By Joshua Hill in Clean Technica, 27 July 2017
The new study, published in the journal Nature and authored by researchers at Leiden University in the Netherlands, concludes that the vulnerability of the European electricity sector — specifically its more traditional generation sources such as coal, gas, and nuclear — is likely to worsen by 2030 as a direct consequence of climate change.
Specifically, because thermoelectric power stations use such large amounts of fresh water for cooling purposes — sometimes a large gas station might use an Olympic-sized swimming pool-worth of water per minute — if that water is not there, or if it is too warm, the power station must either reduce electricity production, or cease production altogether.
The report, Climate change and the vulnerability of electricity generation to water stress in the European Union, pointed to recent heatwaves across Europe which have led to periods of curtailment in electricity generation, highlighting concerns about the future security of the region’s security of supply. The authors of the report assess EU-wide climate impacts for 1,326 individual thermoelectric power plants, and 818 water basins in 2020 and 2030, and find that despite policy goals and a decrease in electricity-related water withdrawal — presumably due to the overall decline in reliance upon traditional thermoelectric power generation — the number of regions experiencing some reduction in power availability due to water stress will rise from 47 basins to 54 basins between 2014 and 2030.
Further, there are numerous new thermoelectric power stations being planned for construction in at-risk water basins, and that there are numerous places at risk of future pressure, mainly in the Mediterranean region, such as Italy, Spain, Southern France, and Greece. There are also areas along the Rhine in Germany, as well as Bulgaria and Poland, which are likely to see increased water stress put pressure on electricity production.
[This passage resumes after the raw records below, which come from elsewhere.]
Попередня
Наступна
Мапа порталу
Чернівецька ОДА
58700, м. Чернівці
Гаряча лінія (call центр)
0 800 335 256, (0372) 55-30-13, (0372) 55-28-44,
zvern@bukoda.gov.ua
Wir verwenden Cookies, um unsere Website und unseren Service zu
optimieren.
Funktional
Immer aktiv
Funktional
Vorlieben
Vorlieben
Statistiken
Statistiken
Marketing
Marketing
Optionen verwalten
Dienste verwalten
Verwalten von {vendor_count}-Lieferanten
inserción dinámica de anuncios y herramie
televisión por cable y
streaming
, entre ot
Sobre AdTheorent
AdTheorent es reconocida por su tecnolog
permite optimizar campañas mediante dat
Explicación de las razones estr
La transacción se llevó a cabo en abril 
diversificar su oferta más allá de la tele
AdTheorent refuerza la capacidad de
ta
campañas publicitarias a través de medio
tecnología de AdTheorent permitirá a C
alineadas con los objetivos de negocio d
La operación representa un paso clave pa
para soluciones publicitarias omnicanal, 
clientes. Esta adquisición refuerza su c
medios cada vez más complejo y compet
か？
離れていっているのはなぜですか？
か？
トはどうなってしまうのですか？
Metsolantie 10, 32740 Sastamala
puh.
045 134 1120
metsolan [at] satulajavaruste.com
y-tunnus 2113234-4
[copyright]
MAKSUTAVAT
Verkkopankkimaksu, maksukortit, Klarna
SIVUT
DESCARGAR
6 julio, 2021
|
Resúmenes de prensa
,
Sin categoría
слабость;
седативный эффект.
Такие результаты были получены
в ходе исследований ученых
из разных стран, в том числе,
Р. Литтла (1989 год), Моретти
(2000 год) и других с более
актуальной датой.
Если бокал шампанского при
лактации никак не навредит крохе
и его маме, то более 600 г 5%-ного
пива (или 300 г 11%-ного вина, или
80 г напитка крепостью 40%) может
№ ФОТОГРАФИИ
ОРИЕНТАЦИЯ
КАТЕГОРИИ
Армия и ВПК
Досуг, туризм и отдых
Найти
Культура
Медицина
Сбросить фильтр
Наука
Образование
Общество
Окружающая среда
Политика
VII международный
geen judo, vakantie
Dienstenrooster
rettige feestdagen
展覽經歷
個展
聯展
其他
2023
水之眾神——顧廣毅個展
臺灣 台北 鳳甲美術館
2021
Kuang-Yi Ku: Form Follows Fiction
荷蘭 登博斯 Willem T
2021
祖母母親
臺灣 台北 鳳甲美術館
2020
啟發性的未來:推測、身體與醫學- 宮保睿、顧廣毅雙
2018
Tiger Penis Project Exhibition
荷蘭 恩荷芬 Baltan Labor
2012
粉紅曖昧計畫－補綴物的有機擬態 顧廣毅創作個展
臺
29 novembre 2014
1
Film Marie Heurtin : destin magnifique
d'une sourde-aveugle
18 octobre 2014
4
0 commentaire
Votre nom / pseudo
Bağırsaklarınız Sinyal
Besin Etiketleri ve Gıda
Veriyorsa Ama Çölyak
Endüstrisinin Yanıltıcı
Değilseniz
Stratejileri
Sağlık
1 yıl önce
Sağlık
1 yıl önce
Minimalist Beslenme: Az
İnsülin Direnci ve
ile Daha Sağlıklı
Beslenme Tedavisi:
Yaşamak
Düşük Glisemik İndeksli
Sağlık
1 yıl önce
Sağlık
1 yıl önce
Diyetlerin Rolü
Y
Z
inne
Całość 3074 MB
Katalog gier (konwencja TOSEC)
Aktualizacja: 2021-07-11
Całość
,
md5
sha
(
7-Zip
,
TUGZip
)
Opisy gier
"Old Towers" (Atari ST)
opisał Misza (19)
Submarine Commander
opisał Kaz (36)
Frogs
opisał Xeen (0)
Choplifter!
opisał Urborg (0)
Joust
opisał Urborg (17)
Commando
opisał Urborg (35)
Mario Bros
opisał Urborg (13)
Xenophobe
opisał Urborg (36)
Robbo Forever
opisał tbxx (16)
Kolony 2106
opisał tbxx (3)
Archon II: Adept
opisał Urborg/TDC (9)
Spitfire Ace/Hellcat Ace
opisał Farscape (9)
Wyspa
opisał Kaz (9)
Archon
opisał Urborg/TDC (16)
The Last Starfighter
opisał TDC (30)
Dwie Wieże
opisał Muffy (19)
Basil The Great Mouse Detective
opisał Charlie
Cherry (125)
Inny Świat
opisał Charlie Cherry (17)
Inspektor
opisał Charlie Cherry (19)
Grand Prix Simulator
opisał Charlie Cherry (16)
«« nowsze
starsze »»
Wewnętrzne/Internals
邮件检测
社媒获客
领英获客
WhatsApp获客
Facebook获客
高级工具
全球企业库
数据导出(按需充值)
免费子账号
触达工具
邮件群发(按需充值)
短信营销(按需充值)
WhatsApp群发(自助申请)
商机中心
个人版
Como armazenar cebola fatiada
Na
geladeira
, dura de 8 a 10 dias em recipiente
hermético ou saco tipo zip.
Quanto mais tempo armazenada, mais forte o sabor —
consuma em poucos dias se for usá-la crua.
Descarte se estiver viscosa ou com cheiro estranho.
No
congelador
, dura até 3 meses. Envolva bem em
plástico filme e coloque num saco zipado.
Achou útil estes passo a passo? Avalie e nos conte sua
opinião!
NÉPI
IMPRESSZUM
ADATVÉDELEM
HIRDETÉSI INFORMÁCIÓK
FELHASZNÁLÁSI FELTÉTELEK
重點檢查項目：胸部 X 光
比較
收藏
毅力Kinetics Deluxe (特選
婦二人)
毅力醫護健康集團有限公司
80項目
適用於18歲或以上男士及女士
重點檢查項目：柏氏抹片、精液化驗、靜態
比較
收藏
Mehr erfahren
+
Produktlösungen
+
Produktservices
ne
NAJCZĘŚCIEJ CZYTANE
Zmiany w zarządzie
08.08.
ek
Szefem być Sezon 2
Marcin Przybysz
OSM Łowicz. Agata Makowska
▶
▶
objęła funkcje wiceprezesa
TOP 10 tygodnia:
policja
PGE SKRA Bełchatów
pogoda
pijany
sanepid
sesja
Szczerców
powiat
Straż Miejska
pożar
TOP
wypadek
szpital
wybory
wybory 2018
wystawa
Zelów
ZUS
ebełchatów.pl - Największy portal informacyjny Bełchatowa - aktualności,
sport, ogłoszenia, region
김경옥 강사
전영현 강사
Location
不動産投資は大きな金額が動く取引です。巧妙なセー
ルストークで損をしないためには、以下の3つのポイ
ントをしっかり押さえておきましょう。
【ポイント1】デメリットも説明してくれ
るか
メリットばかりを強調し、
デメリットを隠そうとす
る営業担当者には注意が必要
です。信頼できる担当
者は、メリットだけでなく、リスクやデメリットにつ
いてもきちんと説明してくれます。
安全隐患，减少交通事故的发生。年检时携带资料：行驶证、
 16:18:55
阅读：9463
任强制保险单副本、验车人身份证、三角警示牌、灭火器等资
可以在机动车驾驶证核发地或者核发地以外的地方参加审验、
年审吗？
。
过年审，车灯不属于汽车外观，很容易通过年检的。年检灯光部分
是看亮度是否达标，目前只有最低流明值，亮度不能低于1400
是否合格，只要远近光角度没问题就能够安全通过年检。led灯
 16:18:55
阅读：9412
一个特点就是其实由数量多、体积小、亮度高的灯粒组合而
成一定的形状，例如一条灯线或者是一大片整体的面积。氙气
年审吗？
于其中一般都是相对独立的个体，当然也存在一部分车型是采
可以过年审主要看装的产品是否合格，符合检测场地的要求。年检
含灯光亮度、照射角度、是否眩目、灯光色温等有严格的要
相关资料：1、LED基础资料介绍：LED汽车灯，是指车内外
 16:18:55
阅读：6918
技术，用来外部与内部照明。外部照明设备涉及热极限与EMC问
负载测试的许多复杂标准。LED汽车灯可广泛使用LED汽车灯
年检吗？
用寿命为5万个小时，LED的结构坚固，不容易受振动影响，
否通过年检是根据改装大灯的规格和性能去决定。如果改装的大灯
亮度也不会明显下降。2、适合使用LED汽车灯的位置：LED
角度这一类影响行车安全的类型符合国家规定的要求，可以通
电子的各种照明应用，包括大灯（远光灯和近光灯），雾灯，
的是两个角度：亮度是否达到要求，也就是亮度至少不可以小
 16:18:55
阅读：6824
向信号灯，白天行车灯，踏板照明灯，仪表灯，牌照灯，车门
“There are ways to deal with these shortages,” said Dr. Paul Behrens, who led a team of Leiden University researchers. “Our research shows that cooling with seawater can significantly decrease problems on the Mediterranean coast. But it will cost more as investments are needed to equip plants for the use of saline water.”
The conclusions moving forward are obvious — to reduce the use of cooling water throughout the European Union, the EU must transition to renewable energy sources such as wind and solar energy, and phase out the old, thermoelectric power stations, which according to Behrens, “will help reduce the reliance of the electricity supply on water, and will also help us achieve our climate goals.”